Wednesday, September 10, 2014

New Hampshire Senate Race Benefits from Outside Money



RNLA campaign finance blogger Paul Jossey has an opinion piece in the Daily Caller arguing how “outside” money has benefited the voters in the New Hampshire Senate race. Jossey argues outside groups, whatever their ideologies and even those who are involved in the race for cynical or disingenuous reasons provide voters valuable information about the candidates.

Outside money provides three main benefits: (i.) it neutralizes the enormous advantages of incumbency; (ii.) it encourages a better-informed citizenry by enabling outside groups to directly engage adversaries in ways a campaign may not be able (or want) to; and (iii.) it allows all interested parties to speak about political campaigns on their own terms, uncensored by control-freak candidate consultants.

In the case of New Hampshire, the incumbent Jeanne Shaheen has all the advantages of incumbency, including name recognition, paid staff in local offices helping constituents for the last six years, and a built-in donor base.

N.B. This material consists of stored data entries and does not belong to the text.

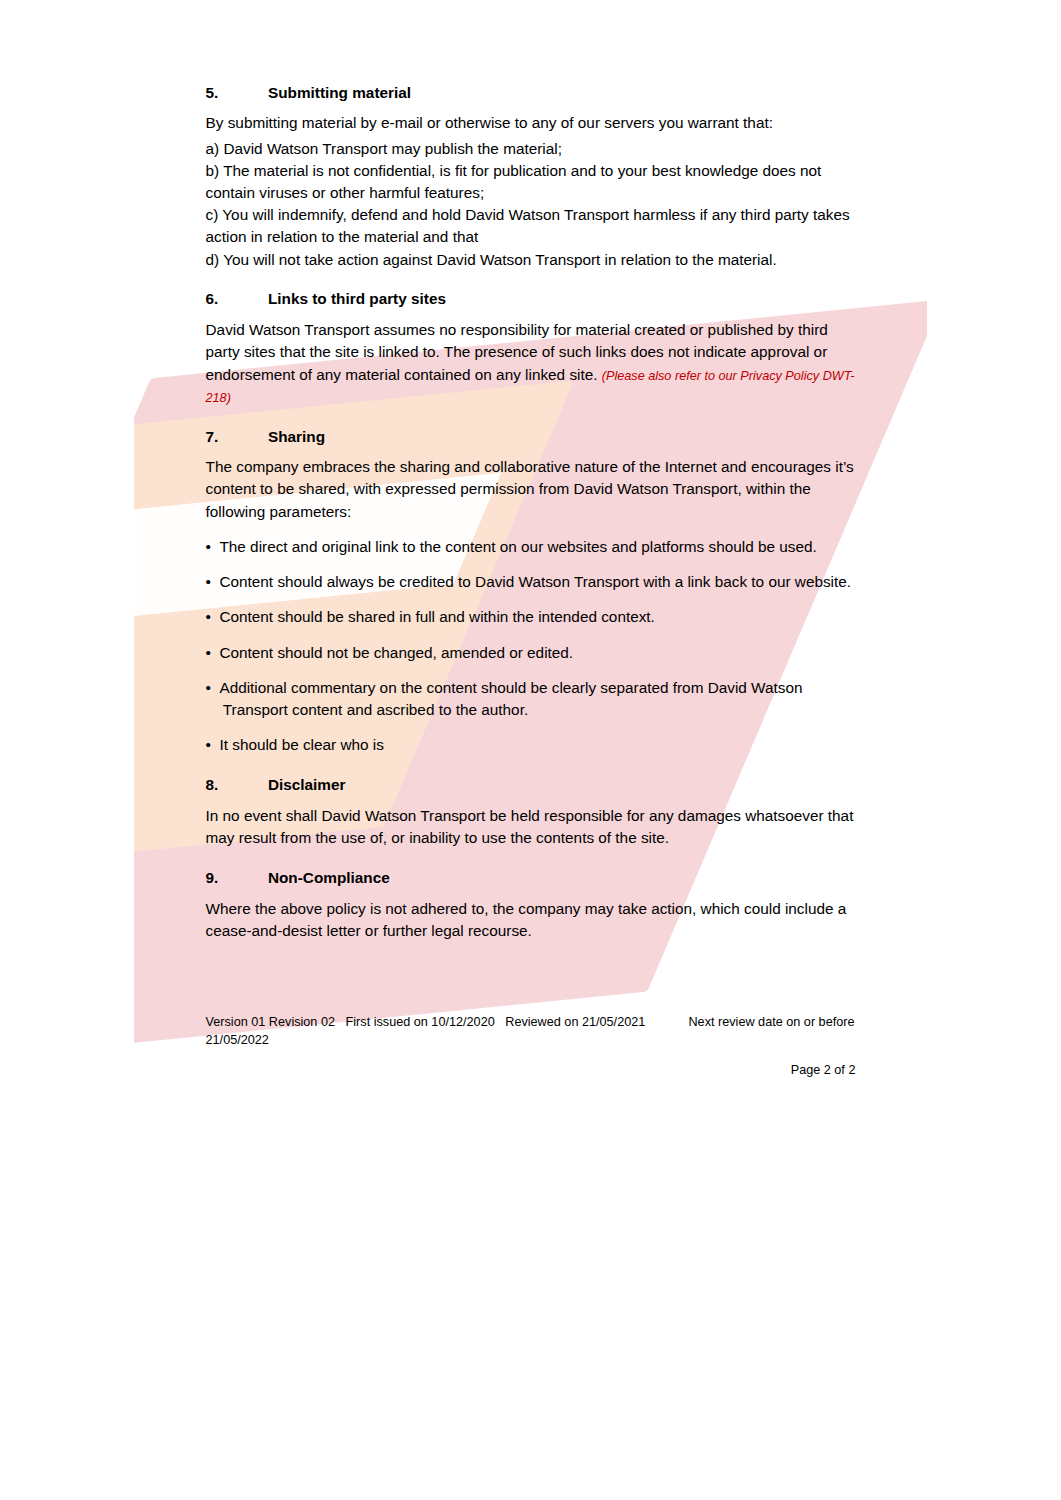5. Submitting material
By submitting material by e-mail or otherwise to any of our servers you warrant that:
a) David Watson Transport may publish the material;
b) The material is not confidential, is fit for publication and to your best knowledge does not contain viruses or other harmful features;
c) You will indemnify, defend and hold David Watson Transport harmless if any third party takes action in relation to the material and that
d) You will not take action against David Watson Transport in relation to the material.
6. Links to third party sites
David Watson Transport assumes no responsibility for material created or published by third party sites that the site is linked to. The presence of such links does not indicate approval or endorsement of any material contained on any linked site. (Please also refer to our Privacy Policy DWT-218)
7. Sharing
The company embraces the sharing and collaborative nature of the Internet and encourages it’s content to be shared, with expressed permission from David Watson Transport, within the following parameters:
The direct and original link to the content on our websites and platforms should be used.
Content should always be credited to David Watson Transport with a link back to our website.
Content should be shared in full and within the intended context.
Content should not be changed, amended or edited.
Additional commentary on the content should be clearly separated from David Watson Transport content and ascribed to the author.
It should be clear who is
8. Disclaimer
In no event shall David Watson Transport be held responsible for any damages whatsoever that may result from the use of, or inability to use the contents of the site.
9. Non-Compliance
Where the above policy is not adhered to, the company may take action, which could include a cease-and-desist letter or further legal recourse.
Version 01 Revision 02 First issued on 10/12/2020 Reviewed on 21/05/2021 Next review date on or before 21/05/2022 Page 2 of 2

Outside money allows allies of Republican Scott Brown to counter this advertising on issues specifically to target her weaknesses e.g. her party’s very unpopular president and Granite State angst about the border situation.

This outside money benefits democracy by allowing a multitude of voices into the political marketplace to compete for voter attention. This is true even if those spending the money are using the political stage to cynically promote their own issues. Larry Lessig’s Mayday PAC is one such group. Mayday PAC is purportedly supporting Jim Rubens, but it has no desire to actually see him win, as a staffer readily admitted.

Mayday PAC’s main goal is to support its founder Harvard Professor Larry Lessig and to damage Scott Brown for not taking the “People’s Pledge” as he had previously in Massachusetts.

But that experience didn’t live up to the hype reformers had hoped. The race got nasty and was very expensive. The only real benefit came to campaign consultants who were better able to control the messages.

Instead of the staid, scripted Massachusetts campaign, New Hampshire voters are being treated to a multitude of voices who all get their chance to persuade. It may be messy, ugly, and even cynical, but democracy is better for it.